| Work to complete |
Can you reproduce, unchanged, the lines of the data below that run from the line containing "common name: European hazel" through the line containing "order: Agaricales", with both of those lines included?

:: Material for this exercise ::

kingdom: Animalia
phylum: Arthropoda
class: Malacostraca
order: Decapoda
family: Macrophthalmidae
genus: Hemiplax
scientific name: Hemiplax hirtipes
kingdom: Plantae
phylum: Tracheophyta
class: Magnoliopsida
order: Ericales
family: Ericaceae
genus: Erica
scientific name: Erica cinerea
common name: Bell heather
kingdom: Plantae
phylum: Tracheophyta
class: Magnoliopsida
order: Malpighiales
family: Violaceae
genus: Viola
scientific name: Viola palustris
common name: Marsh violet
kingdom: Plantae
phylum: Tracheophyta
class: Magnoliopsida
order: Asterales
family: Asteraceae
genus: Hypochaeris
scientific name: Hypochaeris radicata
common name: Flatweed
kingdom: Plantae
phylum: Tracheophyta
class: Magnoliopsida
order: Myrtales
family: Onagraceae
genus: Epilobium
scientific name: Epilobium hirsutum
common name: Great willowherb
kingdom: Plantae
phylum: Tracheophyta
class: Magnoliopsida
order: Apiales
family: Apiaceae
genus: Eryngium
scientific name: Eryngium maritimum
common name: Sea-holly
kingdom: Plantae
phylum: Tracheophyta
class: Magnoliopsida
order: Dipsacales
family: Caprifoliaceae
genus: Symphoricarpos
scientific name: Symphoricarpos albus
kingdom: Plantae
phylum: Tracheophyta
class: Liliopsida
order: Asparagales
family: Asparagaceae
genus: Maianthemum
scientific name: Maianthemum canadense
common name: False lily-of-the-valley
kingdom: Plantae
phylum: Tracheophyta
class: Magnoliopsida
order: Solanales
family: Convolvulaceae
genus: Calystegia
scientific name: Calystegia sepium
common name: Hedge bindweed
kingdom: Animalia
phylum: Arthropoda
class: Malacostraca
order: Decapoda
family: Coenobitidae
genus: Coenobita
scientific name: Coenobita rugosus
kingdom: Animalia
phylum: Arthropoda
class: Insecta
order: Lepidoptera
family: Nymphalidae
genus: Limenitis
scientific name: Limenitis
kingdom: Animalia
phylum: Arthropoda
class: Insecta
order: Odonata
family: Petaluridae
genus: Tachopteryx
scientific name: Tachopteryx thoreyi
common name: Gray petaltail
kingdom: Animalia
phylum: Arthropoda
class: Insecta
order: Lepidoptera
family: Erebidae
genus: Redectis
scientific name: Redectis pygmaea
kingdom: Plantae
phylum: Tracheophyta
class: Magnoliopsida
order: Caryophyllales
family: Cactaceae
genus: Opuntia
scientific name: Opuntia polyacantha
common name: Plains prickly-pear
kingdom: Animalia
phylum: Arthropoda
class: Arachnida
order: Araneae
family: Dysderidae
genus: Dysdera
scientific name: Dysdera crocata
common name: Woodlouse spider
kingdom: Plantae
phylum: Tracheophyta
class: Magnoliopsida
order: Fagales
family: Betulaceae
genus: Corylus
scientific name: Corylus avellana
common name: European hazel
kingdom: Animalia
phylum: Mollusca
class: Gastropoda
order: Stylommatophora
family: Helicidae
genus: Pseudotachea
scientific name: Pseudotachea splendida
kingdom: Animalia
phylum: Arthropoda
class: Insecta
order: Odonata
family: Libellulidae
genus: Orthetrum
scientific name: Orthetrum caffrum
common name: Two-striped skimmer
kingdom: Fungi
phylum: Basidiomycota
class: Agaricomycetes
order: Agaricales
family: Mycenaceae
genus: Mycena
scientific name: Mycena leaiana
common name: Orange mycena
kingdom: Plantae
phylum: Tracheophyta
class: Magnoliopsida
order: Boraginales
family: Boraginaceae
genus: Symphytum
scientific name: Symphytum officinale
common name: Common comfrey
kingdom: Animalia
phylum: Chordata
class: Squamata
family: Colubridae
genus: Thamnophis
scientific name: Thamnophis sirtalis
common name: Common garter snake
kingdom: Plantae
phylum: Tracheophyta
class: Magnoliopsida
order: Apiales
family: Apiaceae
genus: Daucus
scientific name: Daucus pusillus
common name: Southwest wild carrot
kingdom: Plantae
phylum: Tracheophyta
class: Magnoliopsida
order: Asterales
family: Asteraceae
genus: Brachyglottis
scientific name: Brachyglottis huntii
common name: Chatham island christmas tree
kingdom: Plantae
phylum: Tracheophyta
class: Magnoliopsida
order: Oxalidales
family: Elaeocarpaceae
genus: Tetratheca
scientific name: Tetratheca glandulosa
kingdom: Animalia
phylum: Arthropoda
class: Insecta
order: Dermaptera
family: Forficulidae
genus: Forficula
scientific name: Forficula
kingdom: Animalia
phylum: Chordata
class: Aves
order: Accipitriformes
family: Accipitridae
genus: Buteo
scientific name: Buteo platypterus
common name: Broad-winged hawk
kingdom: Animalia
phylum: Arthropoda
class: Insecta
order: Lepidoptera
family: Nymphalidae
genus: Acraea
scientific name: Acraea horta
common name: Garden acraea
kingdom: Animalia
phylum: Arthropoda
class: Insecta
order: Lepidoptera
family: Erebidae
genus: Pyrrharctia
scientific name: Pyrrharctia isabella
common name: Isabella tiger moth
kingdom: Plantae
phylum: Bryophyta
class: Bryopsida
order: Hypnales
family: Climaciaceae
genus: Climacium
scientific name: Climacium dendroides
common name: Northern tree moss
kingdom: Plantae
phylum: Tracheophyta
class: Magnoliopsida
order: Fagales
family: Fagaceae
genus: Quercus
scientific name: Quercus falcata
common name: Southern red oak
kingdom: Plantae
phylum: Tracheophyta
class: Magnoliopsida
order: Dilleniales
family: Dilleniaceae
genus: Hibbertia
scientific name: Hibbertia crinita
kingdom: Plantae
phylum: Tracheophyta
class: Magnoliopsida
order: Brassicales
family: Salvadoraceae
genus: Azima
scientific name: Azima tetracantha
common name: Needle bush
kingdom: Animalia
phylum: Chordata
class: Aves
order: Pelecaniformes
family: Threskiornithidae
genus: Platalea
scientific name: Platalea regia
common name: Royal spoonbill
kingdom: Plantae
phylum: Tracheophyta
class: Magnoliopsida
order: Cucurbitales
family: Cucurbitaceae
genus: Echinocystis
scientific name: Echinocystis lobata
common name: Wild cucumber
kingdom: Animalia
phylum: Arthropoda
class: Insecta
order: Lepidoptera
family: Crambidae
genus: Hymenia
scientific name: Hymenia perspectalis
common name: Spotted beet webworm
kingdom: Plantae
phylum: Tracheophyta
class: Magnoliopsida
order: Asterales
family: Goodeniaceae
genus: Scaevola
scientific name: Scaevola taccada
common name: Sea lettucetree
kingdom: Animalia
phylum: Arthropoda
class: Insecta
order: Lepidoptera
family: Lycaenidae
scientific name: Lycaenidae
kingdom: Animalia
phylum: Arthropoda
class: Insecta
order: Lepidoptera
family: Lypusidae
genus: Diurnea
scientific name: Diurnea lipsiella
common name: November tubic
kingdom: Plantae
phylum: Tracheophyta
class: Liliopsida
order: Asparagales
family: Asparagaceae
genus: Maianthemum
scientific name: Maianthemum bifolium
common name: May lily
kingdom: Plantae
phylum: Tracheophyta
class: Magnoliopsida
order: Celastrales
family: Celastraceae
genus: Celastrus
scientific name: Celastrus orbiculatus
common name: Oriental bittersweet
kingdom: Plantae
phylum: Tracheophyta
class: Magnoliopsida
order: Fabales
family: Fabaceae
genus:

:::

| Task output |
common name: European hazel
kingdom: Animalia
phylum: Mollusca
class: Gastropoda
order: Stylommatophora
family: Helicidae
genus: Pseudotachea
scientific name: Pseudotachea splendida
kingdom: Animalia
phylum: Arthropoda
class: Insecta
order: Odonata
family: Libellulidae
genus: Orthetrum
scientific name: Orthetrum caffrum
common name: Two-striped skimmer
kingdom: Fungi
phylum: Basidiomycota
class: Agaricomycetes
order: Agaricales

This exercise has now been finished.